Царь Агесилай до преклонного возраста носил зимой и летом одинаковую одежду. Цезарь, как сообщает Светоний, выступал всегда впереди своего войска и чаще всего шел пешком, с непокрытой головой, все равно – палило ли солнце или лил дождь; то же самое рассказывают и о Ганнибале.

 

tum vertice nudo

Excipere insanos imbrea coelique ruinam. [600]

 

Один венецианец, который прожил долгое время в царстве Перу [601]и только недавно возвратился оттуда, пишет, что тамошние мужчины и женщины, хотя и покрывают прочие части тела одеждой, ходят всегда босые и так же ездят верхом на лошади.

И замечательно, что Платон также советует ради здоровья всего нашего тела не давать ни ногам, ни голове никакого иного покрова, кроме того, которым их одарила сама природа [602].

Король, которого поляки избрали себе после нашего [603], – он и впрямь один из самых великих государей нашего века, – никогда не носит перчаток и не сменяет ни зимою, ни в непогоду той шапочки, что он носит у себя дома [604].

Если я терпеть не могу ходить нараспашку, не застегнув камзол на все пуговицы, то мои соседиземлепашцы почувствовали бы себя, напротив, очень стесненными, когда бы им пришлось ходить в таком виде. Варрон считает, что предписавшие римлянам обнажать голову в присутствии богов и должностных лиц сделали это скорее имея в виду здоровье граждан, а также желая закалить их от непогоды, чем из уважения к высшим [605].

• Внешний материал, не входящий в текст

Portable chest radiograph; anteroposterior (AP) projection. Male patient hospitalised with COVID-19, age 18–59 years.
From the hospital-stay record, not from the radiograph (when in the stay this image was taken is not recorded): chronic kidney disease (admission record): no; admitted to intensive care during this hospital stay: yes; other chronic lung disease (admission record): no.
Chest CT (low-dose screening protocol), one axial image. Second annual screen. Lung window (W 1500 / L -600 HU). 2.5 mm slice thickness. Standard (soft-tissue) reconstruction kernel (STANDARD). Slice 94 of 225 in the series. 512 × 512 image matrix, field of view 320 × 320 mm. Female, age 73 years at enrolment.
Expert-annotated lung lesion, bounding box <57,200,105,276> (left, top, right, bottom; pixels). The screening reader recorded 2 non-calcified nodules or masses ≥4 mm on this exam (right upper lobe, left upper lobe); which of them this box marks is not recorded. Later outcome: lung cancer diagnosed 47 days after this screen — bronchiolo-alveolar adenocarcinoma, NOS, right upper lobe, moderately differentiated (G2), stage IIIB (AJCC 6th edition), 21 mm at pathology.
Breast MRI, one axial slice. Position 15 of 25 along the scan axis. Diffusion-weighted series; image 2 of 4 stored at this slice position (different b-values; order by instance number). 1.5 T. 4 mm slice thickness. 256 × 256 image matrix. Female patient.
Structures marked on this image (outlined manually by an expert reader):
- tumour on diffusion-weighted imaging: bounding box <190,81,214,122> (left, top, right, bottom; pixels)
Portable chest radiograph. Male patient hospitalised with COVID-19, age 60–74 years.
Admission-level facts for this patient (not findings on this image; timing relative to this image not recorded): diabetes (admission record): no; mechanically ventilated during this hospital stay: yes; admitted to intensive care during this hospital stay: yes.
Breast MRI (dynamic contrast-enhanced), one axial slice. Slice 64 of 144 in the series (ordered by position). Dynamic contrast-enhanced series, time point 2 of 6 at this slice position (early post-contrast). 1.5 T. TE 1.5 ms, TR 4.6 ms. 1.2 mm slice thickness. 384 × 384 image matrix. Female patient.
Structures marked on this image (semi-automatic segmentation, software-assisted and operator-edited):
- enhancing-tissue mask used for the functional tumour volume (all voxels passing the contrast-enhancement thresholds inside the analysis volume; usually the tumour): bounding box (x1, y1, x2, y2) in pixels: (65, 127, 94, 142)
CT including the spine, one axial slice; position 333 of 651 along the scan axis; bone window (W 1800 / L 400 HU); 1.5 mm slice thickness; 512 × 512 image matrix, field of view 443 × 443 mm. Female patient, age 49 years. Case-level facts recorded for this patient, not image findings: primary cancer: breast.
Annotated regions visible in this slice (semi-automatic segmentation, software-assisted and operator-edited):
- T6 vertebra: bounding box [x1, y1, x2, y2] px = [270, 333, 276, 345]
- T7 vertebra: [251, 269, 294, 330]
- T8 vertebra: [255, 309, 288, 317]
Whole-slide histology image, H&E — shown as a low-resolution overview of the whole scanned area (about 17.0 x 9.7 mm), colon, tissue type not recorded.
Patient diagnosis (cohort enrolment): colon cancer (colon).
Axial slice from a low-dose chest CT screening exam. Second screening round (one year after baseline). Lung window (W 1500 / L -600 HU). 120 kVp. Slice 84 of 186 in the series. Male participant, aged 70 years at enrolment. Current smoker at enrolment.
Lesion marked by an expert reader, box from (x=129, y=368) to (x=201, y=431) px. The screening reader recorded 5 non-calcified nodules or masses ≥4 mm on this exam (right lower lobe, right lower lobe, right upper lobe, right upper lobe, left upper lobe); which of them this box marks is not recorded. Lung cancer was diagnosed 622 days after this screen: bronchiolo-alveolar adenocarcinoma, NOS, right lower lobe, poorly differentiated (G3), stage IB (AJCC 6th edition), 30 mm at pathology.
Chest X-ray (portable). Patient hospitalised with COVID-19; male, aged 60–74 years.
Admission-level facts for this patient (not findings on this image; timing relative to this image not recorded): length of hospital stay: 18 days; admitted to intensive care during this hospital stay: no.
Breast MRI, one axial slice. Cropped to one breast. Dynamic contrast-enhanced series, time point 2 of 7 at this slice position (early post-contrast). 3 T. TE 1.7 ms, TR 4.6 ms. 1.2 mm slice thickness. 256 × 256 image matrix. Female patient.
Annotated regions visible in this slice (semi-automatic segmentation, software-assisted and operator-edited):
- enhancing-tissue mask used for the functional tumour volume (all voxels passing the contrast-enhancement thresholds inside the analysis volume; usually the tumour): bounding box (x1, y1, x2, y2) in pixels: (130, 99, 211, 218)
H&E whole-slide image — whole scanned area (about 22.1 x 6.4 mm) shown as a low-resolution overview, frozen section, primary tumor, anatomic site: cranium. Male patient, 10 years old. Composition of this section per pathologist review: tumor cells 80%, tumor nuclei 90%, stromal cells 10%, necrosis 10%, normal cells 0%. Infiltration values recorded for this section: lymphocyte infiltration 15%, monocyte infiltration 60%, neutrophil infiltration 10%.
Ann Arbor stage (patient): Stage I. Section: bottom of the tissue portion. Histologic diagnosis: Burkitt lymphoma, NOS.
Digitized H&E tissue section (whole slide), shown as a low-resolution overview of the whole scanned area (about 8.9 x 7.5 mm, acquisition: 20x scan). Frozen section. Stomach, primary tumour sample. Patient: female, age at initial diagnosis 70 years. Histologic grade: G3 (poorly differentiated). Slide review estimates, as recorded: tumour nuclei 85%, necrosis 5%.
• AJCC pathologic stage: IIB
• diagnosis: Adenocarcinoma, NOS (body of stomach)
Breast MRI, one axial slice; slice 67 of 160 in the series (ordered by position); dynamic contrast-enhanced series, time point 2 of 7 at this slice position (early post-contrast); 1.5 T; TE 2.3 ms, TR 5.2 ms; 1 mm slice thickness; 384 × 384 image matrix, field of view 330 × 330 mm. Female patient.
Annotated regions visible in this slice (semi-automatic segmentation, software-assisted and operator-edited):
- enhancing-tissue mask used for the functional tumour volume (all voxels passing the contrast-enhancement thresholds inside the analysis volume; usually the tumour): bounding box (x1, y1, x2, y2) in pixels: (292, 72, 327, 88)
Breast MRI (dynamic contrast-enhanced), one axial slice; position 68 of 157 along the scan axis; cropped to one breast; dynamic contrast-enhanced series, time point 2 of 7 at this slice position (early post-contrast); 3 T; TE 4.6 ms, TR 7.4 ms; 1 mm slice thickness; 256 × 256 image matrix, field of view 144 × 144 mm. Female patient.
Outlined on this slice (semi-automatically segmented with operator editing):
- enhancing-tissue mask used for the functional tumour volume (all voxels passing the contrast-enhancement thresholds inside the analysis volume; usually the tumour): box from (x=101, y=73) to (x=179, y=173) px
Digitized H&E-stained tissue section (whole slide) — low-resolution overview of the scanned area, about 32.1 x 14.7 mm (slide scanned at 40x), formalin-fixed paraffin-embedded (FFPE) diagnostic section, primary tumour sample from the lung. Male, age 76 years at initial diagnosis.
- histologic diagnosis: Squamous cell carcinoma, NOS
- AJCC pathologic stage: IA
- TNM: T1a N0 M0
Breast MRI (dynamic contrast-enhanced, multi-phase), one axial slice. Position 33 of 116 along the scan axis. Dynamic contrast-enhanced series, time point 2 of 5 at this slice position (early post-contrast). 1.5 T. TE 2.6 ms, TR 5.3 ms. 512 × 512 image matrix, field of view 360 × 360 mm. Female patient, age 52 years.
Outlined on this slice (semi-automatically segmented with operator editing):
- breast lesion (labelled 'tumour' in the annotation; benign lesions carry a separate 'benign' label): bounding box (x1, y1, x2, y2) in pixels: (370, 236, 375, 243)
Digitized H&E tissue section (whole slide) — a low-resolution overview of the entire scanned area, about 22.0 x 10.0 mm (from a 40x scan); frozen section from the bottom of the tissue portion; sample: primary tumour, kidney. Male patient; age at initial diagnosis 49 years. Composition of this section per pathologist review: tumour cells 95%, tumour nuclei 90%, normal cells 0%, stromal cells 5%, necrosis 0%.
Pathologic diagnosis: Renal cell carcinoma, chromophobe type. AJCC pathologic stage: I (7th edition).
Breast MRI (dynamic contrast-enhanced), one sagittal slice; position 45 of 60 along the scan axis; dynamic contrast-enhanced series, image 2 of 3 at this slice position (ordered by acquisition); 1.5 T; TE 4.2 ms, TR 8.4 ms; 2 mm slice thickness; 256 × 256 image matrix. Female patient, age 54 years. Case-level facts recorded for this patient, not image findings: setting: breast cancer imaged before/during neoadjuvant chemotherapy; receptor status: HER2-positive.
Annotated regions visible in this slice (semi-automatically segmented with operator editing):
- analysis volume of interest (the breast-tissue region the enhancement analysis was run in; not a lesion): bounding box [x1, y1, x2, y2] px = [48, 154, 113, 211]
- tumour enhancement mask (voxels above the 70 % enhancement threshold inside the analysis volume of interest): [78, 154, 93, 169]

И раз уж речь зашла о холодах и о французах, привыкших напяливать на себя целую кучу пестрого тряпья (я не говорю о себе, ибо, подражая моему покойному отцу, одеваюсь исключительно в черное и белое), то добавлю, что, согласно рассказу нашего полководца Мартена Дю Белле, ему во время похода в Люксембург [606]довелось испытать морозы настолько суровые, что вино в провиантском складе кололи топорами и клиньями, выдавая его солдатам по весу, и те уносили его в корзинах. Совсем так, как у Овидия:

 

Nudaque consistunt formam servantia testae

Vina, nec hausta meri, sed data frusta bibunt. [607]

 

У устья Меотийского озера морозы бывают настолько суровы, что в том самом месте, где полководец Митридата дал бой врагам и разбил их в пешем строю, он же, когда наступило лето, выиграл у них еще и морское сражение [608].

Римлянам пришлось претерпеть много бедствий во время сражения с карфагенянами близ Плаценции [609], ибо, когда они бросились на врагов, у них от холода стыла кровь и коченели руки и ноги, тогда как Ганнибал велел развести костры, чтобы солдаты во всем его войске могли обогреваться у них, а также распределить по отрядам масло, дабы, обмазав им свое тело, они придали мышцам больше гибкости и подвижности и защитили поры от морозного воздуха и порывов дувшего тогда студеного ветра.

Отступление греков из Вавилона на родину знаменито теми лишениями и трудностями, которые им потребовалось преодолеть. Застигнутые в горах Армении ужасной снежной бурей, они заблудились и потеряли дорогу; яростно, можно сказать, осаждаемые непогодой, они в течение суток ничего не ели и не пили, большая часть бывших с ними животных пала; многие воины умерли, многие были ослеплены градом и белизной снега; иные изувечили себе руки и ноги, иные закоченели до того, что остались неподвижными на месте, хотя и полностью сохранили сознание.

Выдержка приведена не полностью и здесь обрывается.